Saya terenyak. Perempuan setulus ini sebenarnya tidak pantas mendapat perlakuan sekasar itu dari perempuan lain. Meski tak sedarah dengan Aidan, saya adalah saksi betapa Mentari sangat menyayangi anak saya. Ia mengurus putra saya seperti anak kandungnya sendiri, ditengah tengarai orang-orang yang meragukan Mentari karena usianya yang masih muda. Tapi terbukti kan? Ia lmembawa dampak besar bagi Aidan. Walau terlih at manja, Aidan yang sekarang lebih bisa menjaga emosi dan tantrumnya. Kalau perihal manja... Sepertinya hal ini masih harus pelan-pelan dihilangkan. Saya memaklumkannya sebab Aidan ingin merasakan kasih sayang seorang ibu. Maka wajar rasanya saat Mentari hadir dan menjadi ibu sambungnya, Aidan benar-benar menikmati perhatian darinya.

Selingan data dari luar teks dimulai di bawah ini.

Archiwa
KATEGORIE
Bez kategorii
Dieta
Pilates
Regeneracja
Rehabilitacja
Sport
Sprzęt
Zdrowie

“Ya udah, nanti saya temenin. Saya akan berusaha keras supaya kamu gak diapa-apain sama Mama.”

“Iya, Sayang. Makasih banyak,” sahutnya seraya mengusap pipi saya pelan. . .

Kami tiba di rumah Mama Recha sekitar pukul setengah tiga sore. Memang melewati waktu yang sudah saya janjikan, namun jalanan Jakarta siang ini terlalu padat. Arah tol ke MT Haryono dipadati kendaraan roda empat, hingga saya harus cari jalan alternatif agar cepat sampai.

Namun sepanjang perjalanan, saya perhatikan Aidan tidak bawel dan excited seperti biasa. Padahal setahu saya, Aidan paling semangat kalau ke rumah omanya karena dia tahu apa yang saya larang akan dituruti oleh Mama Recha.

“Dan, kenapa?” tanya Mentari pada Aidan yang murung.

“Idan nanti sama siapa bobonya... mau sama Mamah...” Suara Aidan mulai gemetar.

“Kan cuma sehari, Nak. Besok Idan kan udah pulang...”

“Tapi maunya sama Mamaaaah, Mamah ikut nginep aja di rumah Oma, ya, Ma, ya?” Saya dan Mentari sontak berpandangan. Kami sama-sama bingung untuk menjelaskannya pada Aidan.

“Dan, itu kan bukan rumah Mamah sama Papi...” Mentari mencoba memberinya pengertian. “Kemaren Idan udah janji sama Oma, kan?”

“Tapi, Mamah kan Mamahnya Idan. Berarti Mamah boleh masuk ke rumah, kan Mamah istrinya Papi. Anaknya Oma juga.”

Pening langsung kepala saya. Aidan memang terlalu kecil untuk mengerti apa yang terjadi antara mantan mertua saya dan Mentari.

“Dan, Mamah bukan anaknya Oma. Yang anaknya Oma kan Mami..”

“Tapi, kata Oma Papi anaknya Oma, terus kenapa Mamah gak boleh jadi anaknya Oma, Pi? Kenapa?”

Pertanyaan Aidan sungguh membuat saya tak lagi mampu menjawab. Aidan dan logikanya yang terlalu realistis memang terwaris dari saya, namun kadang di situasi yang tidak tepat. “Kalo Mamah ikut, Mamah kan bisa pake baju Mami. Bobo di kamar Mami berdua Idan. Mamah ikut aja, pleaseeeeee...”

Ia mulai merengek pada Mentari. “Idan, Mamah gak bisa sembarangan ke rumah Mami Kirana tanpa seizin Oma Recha, soalnya rumah itu kan rumahnya Oma Recha...”

Aidan melengkungkan bibirnya. “Tapi Mamah boleh anter ke dalem kan, Mah? Idan maunya Mamah ikut...”

That was unexpected.

Saya sudah kehabisan ide membujuk Aidan dan memberi pengertian padanya. Aidan yang saya kira akan baik-baik saja tanpa Mentari, justru paling takut berpisah darinya.

Kalau begini... mau tidak mau saya harus bicara dengan mantan mertua agar setidaknya Mentari boleh diizinkan masuk ke rumah.